**Given text**
····················
Given frameworks like Nancyfx (and point is future frameworks that come out, see list below), they support httplistener of course...because that is how you do it today with IIS, etc. In addition, they allow you to hook up to an OWIN framework, and that may or may not be based on HttpListener. You could write an article on how exactly to plug in SS with each of these frameworks (if even possible) or you could just support OWIN.
Not sure why the resistance to removing your system.web dependency and moving to a standard way of managing the pipeline.
Wayne, please be specific in exactly what must-have features OWIN provides that's missing in ServiceStack. i.e. OWIN still only supports self-hosting with HttpListener which ServiceStack has offered for years with its support for HttpListener hosts (which also requires a lot fewer dependencies).
Demis, it is only a matter of time before you have to do this in my opinion. If people do not want to use IIS, they cannot use SS because of you not supporting this.
Greg Roberts commented
I'm more interested in making ServiceStack and SignalR work well together. I've done prototypes with the above as a reference, but surely there could be an easier way. SignalR does realtime very well, SS does REST API very well. Please make it not an annoying pain for them to work well together. OWIN seems like the appropriate way to make that happen. Even if the API is not to your favor, it is good for .NET ecosystem to have an agreed upon standard to interact with each other.
····················
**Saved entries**
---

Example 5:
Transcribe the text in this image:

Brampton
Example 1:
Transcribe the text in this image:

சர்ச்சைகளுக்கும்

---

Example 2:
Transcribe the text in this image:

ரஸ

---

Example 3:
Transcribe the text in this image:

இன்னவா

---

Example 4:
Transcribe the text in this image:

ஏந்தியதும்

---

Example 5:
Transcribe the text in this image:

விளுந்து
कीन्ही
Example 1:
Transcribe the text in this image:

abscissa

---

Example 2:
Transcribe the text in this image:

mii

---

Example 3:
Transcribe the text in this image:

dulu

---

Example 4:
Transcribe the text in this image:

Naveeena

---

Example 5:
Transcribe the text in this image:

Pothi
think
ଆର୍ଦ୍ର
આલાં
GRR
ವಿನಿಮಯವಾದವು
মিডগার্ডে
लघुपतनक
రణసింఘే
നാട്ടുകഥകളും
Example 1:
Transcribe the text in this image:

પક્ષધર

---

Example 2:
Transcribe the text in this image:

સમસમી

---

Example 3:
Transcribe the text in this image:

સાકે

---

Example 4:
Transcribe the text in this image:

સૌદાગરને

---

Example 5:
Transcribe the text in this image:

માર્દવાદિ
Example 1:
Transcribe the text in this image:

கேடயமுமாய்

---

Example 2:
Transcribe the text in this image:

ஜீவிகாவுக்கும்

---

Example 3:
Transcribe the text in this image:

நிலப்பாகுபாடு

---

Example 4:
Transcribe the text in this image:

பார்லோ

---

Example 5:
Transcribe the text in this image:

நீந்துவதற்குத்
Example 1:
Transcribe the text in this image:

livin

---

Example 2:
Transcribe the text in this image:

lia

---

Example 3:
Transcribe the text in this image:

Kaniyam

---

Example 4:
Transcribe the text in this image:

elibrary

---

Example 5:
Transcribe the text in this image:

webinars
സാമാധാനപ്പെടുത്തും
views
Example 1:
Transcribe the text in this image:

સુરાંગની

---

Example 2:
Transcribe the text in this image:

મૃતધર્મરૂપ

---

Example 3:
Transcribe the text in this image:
····················
**Work order 1**
Print the stretch of the OWIN discussion from "Not sure why" through "not supporting this.".
**Work order 2**
According to the OWIN discussion, what does Greg Roberts say SignalR does very well?
**Work order 3**
Go on with the OWIN discussion from the point where it stops.
The saved entries have nothing to do with the OWIN discussion.

**Final answer 1**
Not sure why the resistance to removing your system.web dependency and moving to a standard way of managing the pipeline.
Wayne, please be specific in exactly what must-have features OWIN provides that's missing in ServiceStack. i.e. OWIN still only supports self-hosting with HttpListener which ServiceStack has offered for years with its support for HttpListener hosts (which also requires a lot fewer dependencies).
Demis, it is only a matter of time before you have to do this in my opinion. If people do not want to use IIS, they cannot use SS because of you not supporting this.

**Final answer 2**
Realtime.

**Final answer 3**
Currently SS is missing from this list:
Dan Barua commented
I'm about to start another greenfield project, we need self-hosting in a .exe, and we need a REST API and a realtime API (SignalR). It looks like we'll be going with Nancy for this one though SS would have been preferable.
Nguyen Ly commented
Here's another reason to support Owin :) -- http://weblog.west-wind.com/posts/2013/Nov/23/Checking-out-the-Helios-IIS-Owin-Web-Server-Host
1 line configuration for IIS 6 or 7 as shown here:
And an example of hosting ServiceStack + SignalR together using the standard ASP.NET configuration that's been around for a decade: http://www.strathweb.com/2013/03/signalr-filters-and-servicestack/
Hosting a bunch of different frameworks together is the very definition of un-necessary complexity, why should anyone have to learn 3 different frameworks when they can just learn one? IMO having multiple competing/contradicting heavy fx's is what's wrong with .NET, actually the whole ASP.NET stack is a complete mess, and has been making other web platforms look good since 2000.
I'm really not concerned with what other frameworks are optimizing for, if a feature doesn't provide much value, or is an uncommon/ non-realworld scenario, I'm simply ignoring it, I've got a tonne of better value-adds I'm spending my time on. Maintaining an intuitive framework means saying NO a lot - so I don't mind not supporting every use-case as long as the ones I care about work like water.
I'm still undecided on OWIN, I've been following it and waiting for the high-performance stand-alone HTTP server replacement for HttpListener for over 2 years, once that's released and shows a noticeable improvement over HttpListener (and runs well on Mono) I'll look into it again. I personally dislike OWIN's API, and I'm not in any rush to expose any new concepts/complexity or in-decision on how best to configure ServiceStack to our user-base.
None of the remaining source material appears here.